[Collection entries]
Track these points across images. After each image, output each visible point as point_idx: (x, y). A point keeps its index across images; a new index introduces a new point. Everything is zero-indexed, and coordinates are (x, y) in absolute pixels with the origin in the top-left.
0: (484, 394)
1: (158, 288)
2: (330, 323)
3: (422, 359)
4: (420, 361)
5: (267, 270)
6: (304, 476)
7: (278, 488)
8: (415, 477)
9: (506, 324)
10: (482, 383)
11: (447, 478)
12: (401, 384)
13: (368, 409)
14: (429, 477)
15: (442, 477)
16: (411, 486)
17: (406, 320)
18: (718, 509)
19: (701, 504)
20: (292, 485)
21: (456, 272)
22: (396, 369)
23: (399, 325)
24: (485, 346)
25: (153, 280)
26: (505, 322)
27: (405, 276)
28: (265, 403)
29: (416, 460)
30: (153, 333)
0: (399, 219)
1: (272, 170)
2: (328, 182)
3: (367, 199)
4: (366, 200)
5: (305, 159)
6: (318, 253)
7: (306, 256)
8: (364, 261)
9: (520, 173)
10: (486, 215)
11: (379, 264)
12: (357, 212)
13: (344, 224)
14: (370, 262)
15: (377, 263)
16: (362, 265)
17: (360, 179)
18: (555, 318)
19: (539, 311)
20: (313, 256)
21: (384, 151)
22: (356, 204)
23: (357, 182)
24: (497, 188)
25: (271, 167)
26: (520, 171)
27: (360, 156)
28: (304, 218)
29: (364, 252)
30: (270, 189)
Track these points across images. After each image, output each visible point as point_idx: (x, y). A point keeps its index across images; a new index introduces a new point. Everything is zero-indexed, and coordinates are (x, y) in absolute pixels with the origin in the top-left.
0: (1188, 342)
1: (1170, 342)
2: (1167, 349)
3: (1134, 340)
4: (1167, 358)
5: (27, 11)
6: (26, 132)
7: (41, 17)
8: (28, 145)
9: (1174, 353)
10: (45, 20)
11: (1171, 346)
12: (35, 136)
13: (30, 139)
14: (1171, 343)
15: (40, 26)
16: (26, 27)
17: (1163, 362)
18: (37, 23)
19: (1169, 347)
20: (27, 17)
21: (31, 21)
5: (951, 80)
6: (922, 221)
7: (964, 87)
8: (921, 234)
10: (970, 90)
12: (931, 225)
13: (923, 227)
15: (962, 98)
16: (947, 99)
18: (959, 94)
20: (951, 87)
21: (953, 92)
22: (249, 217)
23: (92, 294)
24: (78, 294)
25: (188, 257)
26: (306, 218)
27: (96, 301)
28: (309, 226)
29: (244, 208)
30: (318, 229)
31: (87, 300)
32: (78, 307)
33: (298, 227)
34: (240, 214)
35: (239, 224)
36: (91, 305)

▶ [ABOUT THIS EXERCISE]: Copy all of the data above line for line, with no changes.

▶ [SOLUTION TO THIS EXERCISE]:
Track these points across images. After each image, output each visible point as point_idx: (x, y). A point keeps its index across images; a new index introduces a new point. Everything is zero-indexed, and coordinates are (x, y) in absolute pixels with the origin in the top-left.
0: (484, 394)
1: (158, 288)
2: (330, 323)
3: (422, 359)
4: (420, 361)
5: (267, 270)
6: (304, 476)
7: (278, 488)
8: (415, 477)
9: (506, 324)
10: (482, 383)
11: (447, 478)
12: (401, 384)
13: (368, 409)
14: (429, 477)
15: (442, 477)
16: (411, 486)
17: (406, 320)
18: (718, 509)
19: (701, 504)
20: (292, 485)
21: (456, 272)
22: (396, 369)
23: (399, 325)
24: (485, 346)
25: (153, 280)
26: (505, 322)
27: (405, 276)
28: (265, 403)
29: (416, 460)
30: (153, 333)
0: (399, 219)
1: (272, 170)
2: (328, 182)
3: (367, 199)
4: (366, 200)
5: (305, 159)
6: (318, 253)
7: (306, 256)
8: (364, 261)
9: (520, 173)
10: (486, 215)
11: (379, 264)
12: (357, 212)
13: (344, 224)
14: (370, 262)
15: (377, 263)
16: (362, 265)
17: (360, 179)
18: (555, 318)
19: (539, 311)
20: (313, 256)
21: (384, 151)
22: (356, 204)
23: (357, 182)
24: (497, 188)
25: (271, 167)
26: (520, 171)
27: (360, 156)
28: (304, 218)
29: (364, 252)
30: (270, 189)
Track these points across images. After each image, output each visible point as point_idx: (x, y). A point keeps its index across images; a new index introduces a new point. Everything is zero-indexed, and coordinates are (x, y) in absolute pixels with the origin in the top-left.
0: (1188, 342)
1: (1170, 342)
2: (1167, 349)
3: (1134, 340)
4: (1167, 358)
5: (27, 11)
6: (26, 132)
7: (41, 17)
8: (28, 145)
9: (1174, 353)
10: (45, 20)
11: (1171, 346)
12: (35, 136)
13: (30, 139)
14: (1171, 343)
15: (40, 26)
16: (26, 27)
17: (1163, 362)
18: (37, 23)
19: (1169, 347)
20: (27, 17)
21: (31, 21)
5: (951, 80)
6: (922, 221)
7: (964, 87)
8: (921, 234)
10: (970, 90)
12: (931, 225)
13: (923, 227)
15: (962, 98)
16: (947, 99)
18: (959, 94)
20: (951, 87)
21: (953, 92)
22: (249, 217)
23: (92, 294)
24: (78, 294)
25: (188, 257)
26: (306, 218)
27: (96, 301)
28: (309, 226)
29: (244, 208)
30: (318, 229)
31: (87, 300)
32: (78, 307)
33: (298, 227)
34: (240, 214)
35: (239, 224)
36: (91, 305)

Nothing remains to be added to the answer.